15. Pour les mêmes motifs que ceux exposés au point 13, les requérants ne sont pas fondés à soutenir qu’il serait davantage dans l’intérêt de leurs enfants de bénéficier d’une instruction dans la famille plutôt que dans un établissement scolaire. Dès lors, le moyen tiré de la méconnaissance des stipulations précitées doit être écarté.
Sur les conclusions aux fins d’injonction :
16. Le présent jugement, qui rejette les conclusions aux fins d’annulation présentées par
M. et Mme B…, n’appelle, par lui-même, aucune mesure d’exécution. Par suite,
les conclusions aux fins d’injonction présentées par les requérants doivent être rejetées.
Sur les frais liés au litige :
17. Les dispositions de l’article L. 761-1 du code de justice administrative font obstacle à ce que soit mis à la charge de l’Etat, qui n’est pas dans la présente instance la partie perdante,
le versement de la somme que demande M. et Mme B… au titre des frais qu’ils ont exposés et qui ne sont pas compris dans les dépens.
D E C I D E :
Article 1er : Les requêtes nos 2502436 et 2502438 de M. et Mme B… sont rejetées.
Article 2 : Le présent jugement sera notifié à M. C… B…, à Mme D… G…,
épouse B… et au ministre de l’éducation nationale.
Copie en sera adressée au recteur de l’académie de Reims.
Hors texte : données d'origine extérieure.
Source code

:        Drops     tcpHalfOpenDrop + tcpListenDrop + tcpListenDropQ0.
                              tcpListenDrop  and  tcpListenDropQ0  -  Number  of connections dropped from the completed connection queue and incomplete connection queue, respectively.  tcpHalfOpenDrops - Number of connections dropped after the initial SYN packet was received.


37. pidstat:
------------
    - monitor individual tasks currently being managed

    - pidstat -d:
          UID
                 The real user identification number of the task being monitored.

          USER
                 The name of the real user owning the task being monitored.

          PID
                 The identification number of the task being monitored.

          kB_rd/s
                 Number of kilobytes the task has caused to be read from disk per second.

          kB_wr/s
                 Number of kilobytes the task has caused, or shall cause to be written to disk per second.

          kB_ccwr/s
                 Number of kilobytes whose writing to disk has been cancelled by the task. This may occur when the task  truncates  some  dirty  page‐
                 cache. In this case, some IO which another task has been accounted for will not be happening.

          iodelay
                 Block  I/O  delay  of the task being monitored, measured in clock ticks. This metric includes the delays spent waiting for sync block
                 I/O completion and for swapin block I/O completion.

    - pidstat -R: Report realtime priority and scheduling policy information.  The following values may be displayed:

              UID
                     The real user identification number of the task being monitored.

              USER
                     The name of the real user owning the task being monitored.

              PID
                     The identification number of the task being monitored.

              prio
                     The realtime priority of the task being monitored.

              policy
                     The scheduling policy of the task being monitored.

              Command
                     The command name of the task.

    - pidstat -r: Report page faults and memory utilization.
Délibéré après l’audience du 18 novembre 2025, à laquelle siégeaient :
M. Deschamps, président,
M. Amelot, premier conseiller,
M. Paggi, conseiller.
Rendu public par mise à disposition au greffe le 9 décembre 2025.
Le rapporteur,
Fabrice AMELOT
Le président,
Antoine DESCHAMPS
Le greffier,
Alexandre PICOT
La République mande et ordonne au ministre de l’éducation nationale en ce qui le concerne ou à tous commissaires de justice à ce requis en ce qui concerne les voies de droit commun contre
les parties privées, de pourvoir à l’exécution de la présente décision.